A superhero who can do anything turns out to be no hero at all. He’s nothing specific, so he’s nothing. He has nothing to strive against, so he can’t be admirable.

Being means that you need some limitations. These inflict suffering.

When the suffering is too large, people commit suicide because they think it is better not to “be” at all. As for mass shooters, they consider that there shouldn’t be anyone at all.

These thoughts are understandable. When a tragedy strikes your life (cancer, sick child, etc), the idea to end it all may be tempting.

But it often adds unnecessary suffering to life than relief.
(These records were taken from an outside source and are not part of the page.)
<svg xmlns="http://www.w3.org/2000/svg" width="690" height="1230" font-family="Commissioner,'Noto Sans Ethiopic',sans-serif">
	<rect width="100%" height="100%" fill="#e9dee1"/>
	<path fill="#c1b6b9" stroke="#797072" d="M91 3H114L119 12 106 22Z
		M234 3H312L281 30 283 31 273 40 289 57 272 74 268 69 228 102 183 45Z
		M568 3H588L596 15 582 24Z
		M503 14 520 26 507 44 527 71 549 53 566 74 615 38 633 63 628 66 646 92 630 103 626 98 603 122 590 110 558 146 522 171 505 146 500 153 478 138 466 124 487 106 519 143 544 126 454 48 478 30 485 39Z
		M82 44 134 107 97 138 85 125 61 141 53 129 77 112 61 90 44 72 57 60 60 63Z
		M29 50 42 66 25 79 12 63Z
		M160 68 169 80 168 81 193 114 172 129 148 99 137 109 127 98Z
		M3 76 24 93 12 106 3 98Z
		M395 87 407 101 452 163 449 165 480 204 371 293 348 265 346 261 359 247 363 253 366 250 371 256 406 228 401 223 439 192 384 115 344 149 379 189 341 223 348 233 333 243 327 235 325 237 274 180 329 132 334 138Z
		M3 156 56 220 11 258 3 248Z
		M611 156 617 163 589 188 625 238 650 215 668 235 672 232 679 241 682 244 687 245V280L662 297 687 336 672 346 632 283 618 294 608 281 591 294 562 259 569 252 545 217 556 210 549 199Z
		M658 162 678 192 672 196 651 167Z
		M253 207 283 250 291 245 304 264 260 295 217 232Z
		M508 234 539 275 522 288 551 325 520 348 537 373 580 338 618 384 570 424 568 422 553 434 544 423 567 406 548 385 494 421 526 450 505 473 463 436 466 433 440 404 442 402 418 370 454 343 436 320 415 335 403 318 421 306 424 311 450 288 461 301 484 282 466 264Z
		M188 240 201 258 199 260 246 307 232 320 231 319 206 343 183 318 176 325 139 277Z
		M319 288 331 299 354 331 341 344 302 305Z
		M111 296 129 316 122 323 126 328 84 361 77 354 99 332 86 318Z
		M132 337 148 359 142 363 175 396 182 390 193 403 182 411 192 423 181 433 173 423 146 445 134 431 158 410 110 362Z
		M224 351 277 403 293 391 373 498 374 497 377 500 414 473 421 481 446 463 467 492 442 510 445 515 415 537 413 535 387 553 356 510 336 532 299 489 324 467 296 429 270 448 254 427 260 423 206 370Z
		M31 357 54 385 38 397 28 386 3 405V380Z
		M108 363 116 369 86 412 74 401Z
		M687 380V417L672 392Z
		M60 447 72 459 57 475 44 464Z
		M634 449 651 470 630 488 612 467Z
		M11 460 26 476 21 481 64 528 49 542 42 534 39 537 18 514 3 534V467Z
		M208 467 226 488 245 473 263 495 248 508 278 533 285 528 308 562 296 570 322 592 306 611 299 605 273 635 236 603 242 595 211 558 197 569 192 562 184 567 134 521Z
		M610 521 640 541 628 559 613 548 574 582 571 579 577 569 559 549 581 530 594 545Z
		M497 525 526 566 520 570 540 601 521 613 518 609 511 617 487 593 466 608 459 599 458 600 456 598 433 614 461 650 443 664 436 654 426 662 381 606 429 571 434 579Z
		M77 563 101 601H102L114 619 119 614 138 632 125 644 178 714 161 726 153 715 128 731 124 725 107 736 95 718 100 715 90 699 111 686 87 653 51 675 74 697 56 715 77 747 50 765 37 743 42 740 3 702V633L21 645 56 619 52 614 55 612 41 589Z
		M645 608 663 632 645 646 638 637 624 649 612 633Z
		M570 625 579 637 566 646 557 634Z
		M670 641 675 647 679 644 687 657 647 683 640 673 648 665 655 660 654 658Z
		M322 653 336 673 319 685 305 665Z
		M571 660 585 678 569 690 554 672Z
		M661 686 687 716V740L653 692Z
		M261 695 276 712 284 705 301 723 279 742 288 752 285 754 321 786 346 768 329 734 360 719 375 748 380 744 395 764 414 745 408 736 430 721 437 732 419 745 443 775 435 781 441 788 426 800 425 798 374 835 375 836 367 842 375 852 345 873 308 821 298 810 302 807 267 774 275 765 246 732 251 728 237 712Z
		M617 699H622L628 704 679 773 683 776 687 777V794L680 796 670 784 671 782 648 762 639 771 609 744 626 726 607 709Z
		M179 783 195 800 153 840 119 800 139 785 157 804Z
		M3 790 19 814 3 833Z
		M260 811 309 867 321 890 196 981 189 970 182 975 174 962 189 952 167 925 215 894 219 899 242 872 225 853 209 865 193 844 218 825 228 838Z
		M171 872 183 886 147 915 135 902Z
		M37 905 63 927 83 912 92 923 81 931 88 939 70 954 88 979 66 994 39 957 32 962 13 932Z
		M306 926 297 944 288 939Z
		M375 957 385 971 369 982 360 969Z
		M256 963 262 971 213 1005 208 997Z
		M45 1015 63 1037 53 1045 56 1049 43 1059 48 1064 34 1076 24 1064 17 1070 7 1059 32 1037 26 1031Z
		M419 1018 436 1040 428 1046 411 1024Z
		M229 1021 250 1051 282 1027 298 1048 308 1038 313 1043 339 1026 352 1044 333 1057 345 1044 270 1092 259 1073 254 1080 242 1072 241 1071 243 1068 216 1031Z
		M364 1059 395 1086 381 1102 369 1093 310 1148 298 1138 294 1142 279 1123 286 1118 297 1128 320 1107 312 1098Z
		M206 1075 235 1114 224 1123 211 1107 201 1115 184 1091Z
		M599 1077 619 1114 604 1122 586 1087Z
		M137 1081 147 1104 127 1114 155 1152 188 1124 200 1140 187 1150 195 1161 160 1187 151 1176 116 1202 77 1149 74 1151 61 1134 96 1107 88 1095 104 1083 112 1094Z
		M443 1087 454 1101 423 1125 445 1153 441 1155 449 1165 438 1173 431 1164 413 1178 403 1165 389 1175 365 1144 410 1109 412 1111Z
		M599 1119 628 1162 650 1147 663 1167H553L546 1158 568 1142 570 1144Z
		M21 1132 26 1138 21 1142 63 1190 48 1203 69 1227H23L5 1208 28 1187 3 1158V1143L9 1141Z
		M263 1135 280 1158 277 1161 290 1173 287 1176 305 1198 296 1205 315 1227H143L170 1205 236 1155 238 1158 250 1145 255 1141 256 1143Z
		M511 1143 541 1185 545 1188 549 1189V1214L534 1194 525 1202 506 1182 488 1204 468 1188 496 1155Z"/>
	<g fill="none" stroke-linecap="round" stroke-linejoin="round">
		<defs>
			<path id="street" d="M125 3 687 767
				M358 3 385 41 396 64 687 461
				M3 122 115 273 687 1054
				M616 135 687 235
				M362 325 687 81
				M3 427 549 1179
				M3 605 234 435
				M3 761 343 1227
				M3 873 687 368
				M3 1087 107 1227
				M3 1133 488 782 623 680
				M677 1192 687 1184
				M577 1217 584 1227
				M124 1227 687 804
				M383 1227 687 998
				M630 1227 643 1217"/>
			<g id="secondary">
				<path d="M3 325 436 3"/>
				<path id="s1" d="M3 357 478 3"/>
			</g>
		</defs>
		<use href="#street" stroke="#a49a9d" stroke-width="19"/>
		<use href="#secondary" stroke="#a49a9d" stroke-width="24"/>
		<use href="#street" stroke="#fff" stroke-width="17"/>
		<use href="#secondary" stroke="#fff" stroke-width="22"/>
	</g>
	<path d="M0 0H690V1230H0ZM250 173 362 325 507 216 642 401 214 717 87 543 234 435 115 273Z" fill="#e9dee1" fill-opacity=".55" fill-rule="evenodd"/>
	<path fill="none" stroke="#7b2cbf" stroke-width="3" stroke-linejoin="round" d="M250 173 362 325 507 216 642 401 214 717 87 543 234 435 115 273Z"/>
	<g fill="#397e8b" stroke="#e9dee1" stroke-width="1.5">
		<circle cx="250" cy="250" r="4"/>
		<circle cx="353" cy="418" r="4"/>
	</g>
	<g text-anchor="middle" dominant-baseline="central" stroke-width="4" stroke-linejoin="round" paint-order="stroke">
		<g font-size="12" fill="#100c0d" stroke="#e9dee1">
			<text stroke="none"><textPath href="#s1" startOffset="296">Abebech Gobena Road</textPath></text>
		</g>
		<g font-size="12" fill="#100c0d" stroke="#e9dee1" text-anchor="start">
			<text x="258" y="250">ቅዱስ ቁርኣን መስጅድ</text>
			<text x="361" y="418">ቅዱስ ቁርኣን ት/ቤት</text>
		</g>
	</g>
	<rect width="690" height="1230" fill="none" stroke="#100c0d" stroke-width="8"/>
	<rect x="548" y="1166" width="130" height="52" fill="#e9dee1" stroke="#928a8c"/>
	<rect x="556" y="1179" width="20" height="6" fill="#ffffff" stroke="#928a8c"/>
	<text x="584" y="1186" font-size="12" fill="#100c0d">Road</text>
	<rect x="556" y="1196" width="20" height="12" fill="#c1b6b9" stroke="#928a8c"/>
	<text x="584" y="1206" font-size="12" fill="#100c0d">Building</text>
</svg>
Many have thought about this situation and didn’t find an answer. That may be because noticing is better than thinking, in this case. You may for example notice that when you love someone, you don’t love them for their strength – but for their limitations.

So, why should you pet a cat? Because it is the little moments of laughter and well-being that help you go through tragedy.


Coda

When Christ was conversing in the desert with the Devil, he didn’t dare ask God for help.

Many people pray and hope that their struggle will soon end. But this isn’t the right way to do it. Instead, ask God for what you (not Him) can do now to make things right.

Ask Him what you did wrong.

You will not like the answer, but the purpose isn’t to help you win the argument. It’s to maintain or re-establish order.

This is how you should approach life. When wondering what you will do the next day, the next year, or for the rest of your life, the answer is: the best possible.

Set your ultimate goal, then focus on the day-to-day work to achieve it.